WHAT YOU SHOULD DO: Pick every line from the data below that contains the string "good" and copy it.

[RECORDS SHOWN Boundary: Start]

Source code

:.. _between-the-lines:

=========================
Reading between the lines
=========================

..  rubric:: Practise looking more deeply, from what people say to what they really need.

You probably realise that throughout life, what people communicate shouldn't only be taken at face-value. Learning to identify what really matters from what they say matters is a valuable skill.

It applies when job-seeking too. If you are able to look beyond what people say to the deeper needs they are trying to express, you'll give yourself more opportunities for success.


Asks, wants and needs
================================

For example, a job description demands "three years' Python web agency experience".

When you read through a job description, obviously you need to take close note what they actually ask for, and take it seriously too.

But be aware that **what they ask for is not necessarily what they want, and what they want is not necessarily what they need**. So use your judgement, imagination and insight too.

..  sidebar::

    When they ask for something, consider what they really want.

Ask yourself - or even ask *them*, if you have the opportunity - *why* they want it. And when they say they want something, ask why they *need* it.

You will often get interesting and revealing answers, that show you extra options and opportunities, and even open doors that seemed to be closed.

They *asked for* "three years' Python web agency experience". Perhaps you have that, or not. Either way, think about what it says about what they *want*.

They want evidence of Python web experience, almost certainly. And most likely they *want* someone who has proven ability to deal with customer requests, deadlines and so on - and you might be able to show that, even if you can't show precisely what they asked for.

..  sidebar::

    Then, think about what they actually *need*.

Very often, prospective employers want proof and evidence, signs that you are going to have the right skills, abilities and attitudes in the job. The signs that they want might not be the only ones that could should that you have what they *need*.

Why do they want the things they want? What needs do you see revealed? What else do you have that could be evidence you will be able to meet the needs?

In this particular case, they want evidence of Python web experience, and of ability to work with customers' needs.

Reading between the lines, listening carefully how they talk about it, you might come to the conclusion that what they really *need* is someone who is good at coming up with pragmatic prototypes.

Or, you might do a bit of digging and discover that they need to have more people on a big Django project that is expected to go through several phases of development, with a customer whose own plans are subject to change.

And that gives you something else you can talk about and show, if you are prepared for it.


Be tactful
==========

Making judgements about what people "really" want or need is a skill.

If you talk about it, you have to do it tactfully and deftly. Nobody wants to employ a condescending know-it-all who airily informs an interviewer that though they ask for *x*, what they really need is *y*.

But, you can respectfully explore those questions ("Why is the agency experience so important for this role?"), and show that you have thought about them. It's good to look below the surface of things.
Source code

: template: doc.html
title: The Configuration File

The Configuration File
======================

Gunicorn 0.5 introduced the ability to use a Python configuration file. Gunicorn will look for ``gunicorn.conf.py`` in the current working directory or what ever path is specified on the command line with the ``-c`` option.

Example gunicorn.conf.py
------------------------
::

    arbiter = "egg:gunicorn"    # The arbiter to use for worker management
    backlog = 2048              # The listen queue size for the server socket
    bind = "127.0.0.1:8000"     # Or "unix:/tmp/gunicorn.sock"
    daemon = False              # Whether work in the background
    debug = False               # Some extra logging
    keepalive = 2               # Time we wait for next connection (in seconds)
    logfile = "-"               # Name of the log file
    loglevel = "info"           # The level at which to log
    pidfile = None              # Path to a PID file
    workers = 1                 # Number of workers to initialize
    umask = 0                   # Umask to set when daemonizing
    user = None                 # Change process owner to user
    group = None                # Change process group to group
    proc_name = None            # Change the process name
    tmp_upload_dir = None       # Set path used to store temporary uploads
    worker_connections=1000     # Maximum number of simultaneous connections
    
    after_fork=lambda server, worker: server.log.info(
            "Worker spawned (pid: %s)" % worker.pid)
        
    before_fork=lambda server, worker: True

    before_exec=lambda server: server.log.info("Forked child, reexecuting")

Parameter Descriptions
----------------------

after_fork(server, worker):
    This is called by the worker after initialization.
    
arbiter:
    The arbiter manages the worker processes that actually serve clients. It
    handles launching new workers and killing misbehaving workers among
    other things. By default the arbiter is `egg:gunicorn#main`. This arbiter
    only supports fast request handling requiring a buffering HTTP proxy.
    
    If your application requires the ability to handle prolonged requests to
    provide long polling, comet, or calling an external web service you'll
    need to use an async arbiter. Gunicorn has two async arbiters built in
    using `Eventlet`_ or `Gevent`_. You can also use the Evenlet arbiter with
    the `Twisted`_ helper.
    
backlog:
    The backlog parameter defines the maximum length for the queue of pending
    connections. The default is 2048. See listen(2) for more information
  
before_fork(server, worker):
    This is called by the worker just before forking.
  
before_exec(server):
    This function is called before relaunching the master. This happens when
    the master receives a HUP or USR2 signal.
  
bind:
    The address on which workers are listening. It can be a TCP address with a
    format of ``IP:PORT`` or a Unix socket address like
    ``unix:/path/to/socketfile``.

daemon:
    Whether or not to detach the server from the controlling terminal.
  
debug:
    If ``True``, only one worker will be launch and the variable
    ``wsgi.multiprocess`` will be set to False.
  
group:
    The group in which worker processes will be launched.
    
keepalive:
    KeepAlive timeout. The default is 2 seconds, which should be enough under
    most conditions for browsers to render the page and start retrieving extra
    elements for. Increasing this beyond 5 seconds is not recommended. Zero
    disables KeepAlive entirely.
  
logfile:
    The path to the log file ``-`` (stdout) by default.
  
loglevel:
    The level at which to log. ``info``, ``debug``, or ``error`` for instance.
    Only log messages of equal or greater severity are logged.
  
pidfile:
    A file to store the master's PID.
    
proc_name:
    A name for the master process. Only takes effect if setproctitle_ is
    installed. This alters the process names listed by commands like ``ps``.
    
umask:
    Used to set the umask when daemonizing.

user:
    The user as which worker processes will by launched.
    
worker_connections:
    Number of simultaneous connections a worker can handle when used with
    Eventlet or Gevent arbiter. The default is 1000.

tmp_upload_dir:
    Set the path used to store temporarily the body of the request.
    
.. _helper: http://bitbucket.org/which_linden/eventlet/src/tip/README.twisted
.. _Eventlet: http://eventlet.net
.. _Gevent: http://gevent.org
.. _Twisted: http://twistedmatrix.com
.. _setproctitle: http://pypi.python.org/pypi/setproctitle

[RECORDS SHOWN Boundary: End]

EXERCISE OUTPUT:
Reading between the lines, listening carefully how they talk about it, you might come to the conclusion that what they really *need* is someone who is good at coming up with pragmatic prototypes.
But, you can respectfully explore those questions ("Why is the agency experience so important for this role?"), and show that you have thought about them. It's good to look below the surface of things.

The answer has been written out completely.